Stated goal 1 - For each statement, please say yes or no as to whether the account of the bird search agrees with it, and quote the deciding words. (a) Lee Haile picked the writer up at a camp site in Garner State Park. (b) Lost Maples State Nature Area lies 50 miles from where the search began. (c) The writer jumped out of an airplane to mark this year's birthday.

Extract -
Golden-cheeked warbler ... Photo courtesy of Wikipedia

 

Day Two

“I hope you love birds too. It is economical. It saves going to heaven.” — Emily Dickinson

I was picked up at my camp site in Garner State Park by Lee Haile before the sun had cleared the horizon. Lee, a local nature guide, musician and storyteller, was going to help me look for two endangered birds, the golden-cheeked warbler and the black-capped vireo.

For those of you who don’t already know, I’m a passionate birder – and these two rare species were not yet on my life list. I had chosen this activity as my birthday present to myself this year. While a bit more sedate than jumping out of an airplane, which I did last year to celebrate turning a year older, it was just as adrenaline pumping to this birder’s heart.

Black-capped vireo

The bird search took us 30 miles away to Lost Maples State Nature Area, a Texas park renown for its fall foilage and as one of the few places the golden-cheeked and black-capped can be found.

The day started out slow, with the golden-cheeked staying out of sight in its usual haunt, a small canyon about a mile hike from the day use parking area. It didn’t help that the maples, black cherry and mesquite trees in the park were all springtime lush and green. It only takes one leaf, I well knew, to hide a bird from view.

Stated goal 2 - Count the lines of the records below that contain the string "good", with case counting, and give only the number.

[Saved data entries]
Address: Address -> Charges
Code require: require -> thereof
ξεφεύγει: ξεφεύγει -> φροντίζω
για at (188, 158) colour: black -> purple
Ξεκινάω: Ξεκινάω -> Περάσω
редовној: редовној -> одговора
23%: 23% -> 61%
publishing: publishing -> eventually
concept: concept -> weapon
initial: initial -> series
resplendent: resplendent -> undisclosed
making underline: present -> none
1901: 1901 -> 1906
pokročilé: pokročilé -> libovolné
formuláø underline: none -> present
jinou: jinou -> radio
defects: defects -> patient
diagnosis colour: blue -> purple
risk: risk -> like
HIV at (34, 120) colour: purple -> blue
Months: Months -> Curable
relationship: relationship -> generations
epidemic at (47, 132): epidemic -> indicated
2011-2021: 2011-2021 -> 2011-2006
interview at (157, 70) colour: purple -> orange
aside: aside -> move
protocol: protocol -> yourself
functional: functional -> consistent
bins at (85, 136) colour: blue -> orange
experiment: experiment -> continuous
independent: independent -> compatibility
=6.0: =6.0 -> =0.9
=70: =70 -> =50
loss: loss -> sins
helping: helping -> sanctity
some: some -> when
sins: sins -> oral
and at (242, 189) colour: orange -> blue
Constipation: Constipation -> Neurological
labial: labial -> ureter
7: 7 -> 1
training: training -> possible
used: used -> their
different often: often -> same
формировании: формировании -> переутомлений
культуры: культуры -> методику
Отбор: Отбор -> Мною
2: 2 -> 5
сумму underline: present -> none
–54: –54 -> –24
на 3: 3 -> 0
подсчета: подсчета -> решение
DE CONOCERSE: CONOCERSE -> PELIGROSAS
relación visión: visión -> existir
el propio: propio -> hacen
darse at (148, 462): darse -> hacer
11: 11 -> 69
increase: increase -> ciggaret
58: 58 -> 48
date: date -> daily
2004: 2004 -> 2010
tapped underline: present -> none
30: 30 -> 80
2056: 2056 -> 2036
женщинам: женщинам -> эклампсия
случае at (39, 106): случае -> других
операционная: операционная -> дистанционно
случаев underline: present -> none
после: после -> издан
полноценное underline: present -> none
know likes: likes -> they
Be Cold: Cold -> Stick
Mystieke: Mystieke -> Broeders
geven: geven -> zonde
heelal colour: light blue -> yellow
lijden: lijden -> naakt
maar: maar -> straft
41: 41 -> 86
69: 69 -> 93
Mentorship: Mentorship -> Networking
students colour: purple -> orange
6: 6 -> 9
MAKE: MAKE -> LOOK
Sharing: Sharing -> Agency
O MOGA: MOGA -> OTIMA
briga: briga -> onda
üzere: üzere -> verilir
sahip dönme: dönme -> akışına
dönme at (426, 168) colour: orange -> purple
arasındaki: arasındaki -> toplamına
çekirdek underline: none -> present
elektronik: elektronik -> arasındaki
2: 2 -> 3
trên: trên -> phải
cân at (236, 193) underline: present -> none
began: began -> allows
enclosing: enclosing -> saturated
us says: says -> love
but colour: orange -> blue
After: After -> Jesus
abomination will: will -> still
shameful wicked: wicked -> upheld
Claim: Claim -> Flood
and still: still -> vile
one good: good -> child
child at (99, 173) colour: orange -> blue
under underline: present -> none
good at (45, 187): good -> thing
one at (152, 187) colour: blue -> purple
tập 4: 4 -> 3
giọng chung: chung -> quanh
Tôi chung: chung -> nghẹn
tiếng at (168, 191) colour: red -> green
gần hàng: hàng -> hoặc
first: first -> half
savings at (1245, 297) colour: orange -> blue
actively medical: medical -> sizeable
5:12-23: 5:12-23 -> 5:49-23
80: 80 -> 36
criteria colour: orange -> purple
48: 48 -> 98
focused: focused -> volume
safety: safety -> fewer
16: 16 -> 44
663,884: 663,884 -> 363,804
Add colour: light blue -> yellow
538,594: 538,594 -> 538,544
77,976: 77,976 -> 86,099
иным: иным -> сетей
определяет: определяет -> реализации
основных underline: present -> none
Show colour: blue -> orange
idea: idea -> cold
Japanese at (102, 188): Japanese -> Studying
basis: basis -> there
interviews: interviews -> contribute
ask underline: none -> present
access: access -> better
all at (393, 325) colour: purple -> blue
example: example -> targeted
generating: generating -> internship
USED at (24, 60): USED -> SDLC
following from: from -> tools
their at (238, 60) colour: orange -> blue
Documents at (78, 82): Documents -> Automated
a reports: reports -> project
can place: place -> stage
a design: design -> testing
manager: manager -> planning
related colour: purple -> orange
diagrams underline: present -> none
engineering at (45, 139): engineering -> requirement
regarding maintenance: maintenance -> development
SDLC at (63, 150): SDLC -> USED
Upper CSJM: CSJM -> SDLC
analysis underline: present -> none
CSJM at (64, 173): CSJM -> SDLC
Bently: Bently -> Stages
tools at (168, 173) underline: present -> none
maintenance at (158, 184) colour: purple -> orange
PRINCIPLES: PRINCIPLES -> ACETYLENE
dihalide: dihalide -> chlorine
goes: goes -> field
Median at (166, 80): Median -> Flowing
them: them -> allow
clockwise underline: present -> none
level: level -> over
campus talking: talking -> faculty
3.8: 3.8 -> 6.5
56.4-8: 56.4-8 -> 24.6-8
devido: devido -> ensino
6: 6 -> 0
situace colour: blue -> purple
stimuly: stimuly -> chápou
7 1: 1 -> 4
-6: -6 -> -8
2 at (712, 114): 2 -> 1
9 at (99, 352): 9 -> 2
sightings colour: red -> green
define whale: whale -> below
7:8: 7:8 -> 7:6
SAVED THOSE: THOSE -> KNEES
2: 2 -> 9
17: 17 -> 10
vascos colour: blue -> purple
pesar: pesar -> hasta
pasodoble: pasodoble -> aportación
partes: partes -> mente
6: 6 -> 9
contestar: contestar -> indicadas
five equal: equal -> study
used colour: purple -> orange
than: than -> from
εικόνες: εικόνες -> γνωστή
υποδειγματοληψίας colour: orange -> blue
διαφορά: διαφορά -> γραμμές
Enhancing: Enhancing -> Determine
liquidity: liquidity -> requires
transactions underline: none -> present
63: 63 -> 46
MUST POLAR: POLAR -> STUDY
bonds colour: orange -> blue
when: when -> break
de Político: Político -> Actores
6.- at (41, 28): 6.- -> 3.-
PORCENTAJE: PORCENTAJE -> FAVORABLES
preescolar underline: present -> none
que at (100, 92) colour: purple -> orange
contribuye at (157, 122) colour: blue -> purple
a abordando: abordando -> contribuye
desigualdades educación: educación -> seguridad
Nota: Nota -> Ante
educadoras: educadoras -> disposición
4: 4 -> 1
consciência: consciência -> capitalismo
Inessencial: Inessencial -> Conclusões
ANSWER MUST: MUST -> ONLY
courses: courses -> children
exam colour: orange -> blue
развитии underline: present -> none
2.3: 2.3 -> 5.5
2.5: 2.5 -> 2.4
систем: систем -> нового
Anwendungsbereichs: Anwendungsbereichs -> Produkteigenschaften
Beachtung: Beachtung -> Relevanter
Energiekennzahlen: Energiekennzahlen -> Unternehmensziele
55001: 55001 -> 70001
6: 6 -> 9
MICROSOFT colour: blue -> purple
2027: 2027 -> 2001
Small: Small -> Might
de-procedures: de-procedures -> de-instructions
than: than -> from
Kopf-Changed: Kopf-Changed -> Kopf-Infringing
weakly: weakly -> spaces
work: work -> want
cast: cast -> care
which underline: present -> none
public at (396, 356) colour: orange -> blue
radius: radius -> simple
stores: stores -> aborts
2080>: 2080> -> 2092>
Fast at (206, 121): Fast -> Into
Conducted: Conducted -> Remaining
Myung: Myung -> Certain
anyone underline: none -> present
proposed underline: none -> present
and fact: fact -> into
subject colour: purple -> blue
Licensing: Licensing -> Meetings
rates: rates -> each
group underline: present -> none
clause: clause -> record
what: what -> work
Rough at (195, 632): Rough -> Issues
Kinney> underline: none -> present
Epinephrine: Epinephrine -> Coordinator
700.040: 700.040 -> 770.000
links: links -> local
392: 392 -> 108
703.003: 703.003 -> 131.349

Response 1 -
(a) Yes: "I was picked up at my camp site in Garner State Park by Lee Haile"
(b) No: "The bird search took us 30 miles away to Lost Maples State Nature Area"
(c) No: "jumping out of an airplane, which I did last year to celebrate turning a year older"

Response 2 - 2